- Data supplied:
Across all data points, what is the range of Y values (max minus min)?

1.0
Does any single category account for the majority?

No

...

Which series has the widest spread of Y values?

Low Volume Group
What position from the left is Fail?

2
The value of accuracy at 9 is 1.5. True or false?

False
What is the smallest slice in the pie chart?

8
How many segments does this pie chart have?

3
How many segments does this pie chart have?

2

- Exercise instructions: Pull out every line of the records that contains the string "values", where case counts.

- Reply:
Across all data points, what is the range of Y values (max minus min)?
Which series has the widest spread of Y values?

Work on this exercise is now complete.